Question

If all linear dimensions of an inductor are tripled, then self-inductance will become (keeping the total number of turns per unit length constant).

• A. $3times$
• B. $9times$
• C. $27times$
• D. $\frac{1}{3}times$

Answer 1

The correct option is C

$27times$

Step 1: Given data

All linear dimensions of an inductor are tripled.

To find the value of self-inductance.

Step 2: Formula used

Magnetic flux,$\varphi =\frac{\left({\mu }_{0}NiA\right)\times N}{l}$

where $N$ is the number of turns of the inductor, $i$ is current ${\mu }_0$ is the permittivity of free space, $l$ is length and $A$ is area of cross section.

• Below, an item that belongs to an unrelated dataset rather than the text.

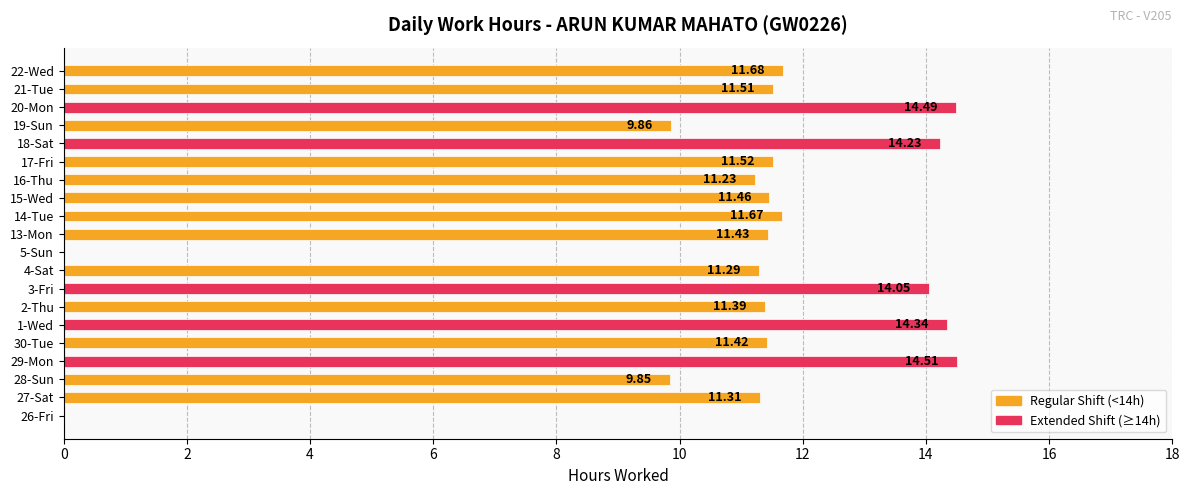

Are the bars horizontal?

Yes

Step 3: Calculate the Inductance

We know, $\varphi =LI$

where $L$ is inductance and $i$ is current

Therefore,

$$\begin{gathered} L=\frac{\varphi }{i} \\ L=\frac{{\mu }_0{N}^{2}A}{l} \end{gathered}$$

Number of turns per unit length, $n=\frac{N}{l}$

Area, $A=l\times l$

$$\begin{gathered} L=\frac{{\mu }_0{N}^{2}A}{l} \\ \Rightarrow L=\frac{{\mu }_0{\left(n\times l\right)}^2\left(l\times l\right)}{l} \\ \Rightarrow L={\mu }_0{n}^2{l}^3 \\ \Rightarrow L\propto l^3 \end{gathered}$$

Therefore, when the dimensions are tripled, self-inductance

$$\begin{gathered} L\text{'}\propto {\left(3l\right)}^3 \\ L\text{'}\propto 27l^3 \end{gathered}$$

Therefore, when the dimensions are tripled, self-inductance becomes $27times$.

Hence, option C is correct.